>>>>>
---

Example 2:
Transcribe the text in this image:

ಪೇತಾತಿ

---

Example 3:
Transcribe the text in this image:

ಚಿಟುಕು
<<<<<
YOUR TASK:
Please retype every line of the data above without changing anything.

COMPLETED EXERCISE:
---

Example 2:
Transcribe the text in this image:

ಪೇತಾತಿ

---

Example 3:
Transcribe the text in this image:

ಚಿಟುಕು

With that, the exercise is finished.